Farrah Karapetian in the LA Times

"Artists spend months, even years, working on a gallery show. What if no one sees it?" by Leah Ollman
 
Farrah Karapetian's recent exhibition, "The Photograph is Always Now," is profiled in a LA Times feature about the impact of COVID-19 closures on artists and galleries
Art galleries stand darkened, empty of viewers. Like time capsules, their contents give evidence of the present day, sealed away like relics. Most shows cannot be visited, but they also aren’t coming down. They remain, like so much else, in a state of suspension.
 
What about the artists, whose efforts of the last months or even years lack a physical audience? Their work is finished and installed, but without viewers, is it complete? Does art need to be seen the way a tree falling in the forest needs to be heard?  ...
 
... Numerous shows with start dates just before the shutdown order have been extended in hope that they might still glean some live traffic when public hours can resume.
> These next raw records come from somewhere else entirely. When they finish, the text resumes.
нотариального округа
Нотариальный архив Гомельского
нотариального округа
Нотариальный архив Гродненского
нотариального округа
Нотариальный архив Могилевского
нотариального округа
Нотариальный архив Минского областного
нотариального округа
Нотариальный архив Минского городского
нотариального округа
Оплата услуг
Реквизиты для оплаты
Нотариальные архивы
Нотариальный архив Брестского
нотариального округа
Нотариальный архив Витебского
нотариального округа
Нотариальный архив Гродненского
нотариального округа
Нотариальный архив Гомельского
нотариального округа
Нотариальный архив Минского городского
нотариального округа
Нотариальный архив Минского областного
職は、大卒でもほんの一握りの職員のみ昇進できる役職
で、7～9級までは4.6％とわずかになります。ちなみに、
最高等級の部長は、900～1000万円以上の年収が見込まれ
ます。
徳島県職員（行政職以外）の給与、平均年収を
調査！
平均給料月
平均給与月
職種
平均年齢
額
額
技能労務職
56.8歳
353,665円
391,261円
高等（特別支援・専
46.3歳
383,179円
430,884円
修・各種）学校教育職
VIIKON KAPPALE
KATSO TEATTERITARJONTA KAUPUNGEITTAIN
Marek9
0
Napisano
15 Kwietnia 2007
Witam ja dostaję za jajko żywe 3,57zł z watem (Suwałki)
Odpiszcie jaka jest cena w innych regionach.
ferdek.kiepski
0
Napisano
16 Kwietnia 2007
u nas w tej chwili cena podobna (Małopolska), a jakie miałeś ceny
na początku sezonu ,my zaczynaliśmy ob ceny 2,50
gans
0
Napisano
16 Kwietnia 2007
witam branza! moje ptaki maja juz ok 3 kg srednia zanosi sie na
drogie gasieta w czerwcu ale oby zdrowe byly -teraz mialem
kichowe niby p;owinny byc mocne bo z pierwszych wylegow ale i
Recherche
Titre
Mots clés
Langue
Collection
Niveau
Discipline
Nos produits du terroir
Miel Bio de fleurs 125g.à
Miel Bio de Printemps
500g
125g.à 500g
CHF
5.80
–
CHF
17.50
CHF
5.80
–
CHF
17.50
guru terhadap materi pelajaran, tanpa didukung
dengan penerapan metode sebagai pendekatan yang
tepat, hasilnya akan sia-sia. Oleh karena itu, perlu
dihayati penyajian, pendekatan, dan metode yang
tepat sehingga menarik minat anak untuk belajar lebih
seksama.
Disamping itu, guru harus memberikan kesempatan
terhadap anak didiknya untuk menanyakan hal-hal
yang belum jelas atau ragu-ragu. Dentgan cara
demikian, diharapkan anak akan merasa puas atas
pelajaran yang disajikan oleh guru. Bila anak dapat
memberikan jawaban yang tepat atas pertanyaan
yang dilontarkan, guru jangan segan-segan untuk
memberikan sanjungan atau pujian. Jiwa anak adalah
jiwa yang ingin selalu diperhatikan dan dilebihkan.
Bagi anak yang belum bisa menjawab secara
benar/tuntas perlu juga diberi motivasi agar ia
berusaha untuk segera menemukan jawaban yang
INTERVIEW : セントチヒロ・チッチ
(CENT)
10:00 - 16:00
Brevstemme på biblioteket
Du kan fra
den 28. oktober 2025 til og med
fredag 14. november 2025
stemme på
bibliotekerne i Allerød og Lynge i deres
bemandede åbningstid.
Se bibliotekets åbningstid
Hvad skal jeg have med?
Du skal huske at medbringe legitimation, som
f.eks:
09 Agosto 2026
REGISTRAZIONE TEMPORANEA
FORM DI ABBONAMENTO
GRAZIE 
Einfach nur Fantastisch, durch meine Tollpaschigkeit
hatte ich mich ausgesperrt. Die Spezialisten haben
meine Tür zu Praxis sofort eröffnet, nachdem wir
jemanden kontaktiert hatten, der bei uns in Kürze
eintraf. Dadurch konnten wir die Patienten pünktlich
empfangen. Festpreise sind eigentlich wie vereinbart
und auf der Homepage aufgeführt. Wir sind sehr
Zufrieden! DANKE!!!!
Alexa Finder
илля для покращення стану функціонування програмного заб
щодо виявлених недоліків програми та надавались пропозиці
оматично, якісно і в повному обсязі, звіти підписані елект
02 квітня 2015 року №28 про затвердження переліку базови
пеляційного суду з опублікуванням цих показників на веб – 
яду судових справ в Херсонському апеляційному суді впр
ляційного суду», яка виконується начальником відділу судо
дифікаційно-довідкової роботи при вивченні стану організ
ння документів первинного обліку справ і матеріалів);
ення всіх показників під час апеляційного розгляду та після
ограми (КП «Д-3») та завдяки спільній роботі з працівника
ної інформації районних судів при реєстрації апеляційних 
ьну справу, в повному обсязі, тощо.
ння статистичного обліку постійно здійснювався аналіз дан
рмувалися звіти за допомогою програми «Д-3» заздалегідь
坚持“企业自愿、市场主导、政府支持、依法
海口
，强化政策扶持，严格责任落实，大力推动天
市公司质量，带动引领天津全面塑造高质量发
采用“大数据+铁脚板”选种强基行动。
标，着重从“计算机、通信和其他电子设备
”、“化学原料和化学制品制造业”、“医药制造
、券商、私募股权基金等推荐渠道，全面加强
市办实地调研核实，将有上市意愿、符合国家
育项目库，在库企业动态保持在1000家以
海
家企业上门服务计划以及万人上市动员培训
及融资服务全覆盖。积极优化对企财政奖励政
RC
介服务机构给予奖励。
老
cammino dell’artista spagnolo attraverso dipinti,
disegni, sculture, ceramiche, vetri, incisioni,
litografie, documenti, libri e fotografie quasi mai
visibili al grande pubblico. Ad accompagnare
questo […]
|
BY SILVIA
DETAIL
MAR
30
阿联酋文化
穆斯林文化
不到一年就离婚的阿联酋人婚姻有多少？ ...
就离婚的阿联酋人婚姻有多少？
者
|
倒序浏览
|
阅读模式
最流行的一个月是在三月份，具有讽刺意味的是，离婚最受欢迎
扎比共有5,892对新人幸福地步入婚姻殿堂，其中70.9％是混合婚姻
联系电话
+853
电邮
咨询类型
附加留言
In the meantime, galleries have stepped up their online presence, offering virtual viewing rooms, streaming walk-throughs and digital catalogs. But there’s broad agreement that nothing can substitute for the encounter in real space, or what Farrah Karapetian describes as “the call and response of physical interactivity.” The scale, sound and texture of her photographic and sculptural work, which had to be paused at Diane Rosenstein Gallery, cannot be fully conveyed online.
 
“It’s an entirely different sensory experience in person,” she said. Almost the entire show derived from iPhone captures, and now “it’s funny, it goes in a loop — from the phone, through this emotional and physical process, and back,” she said.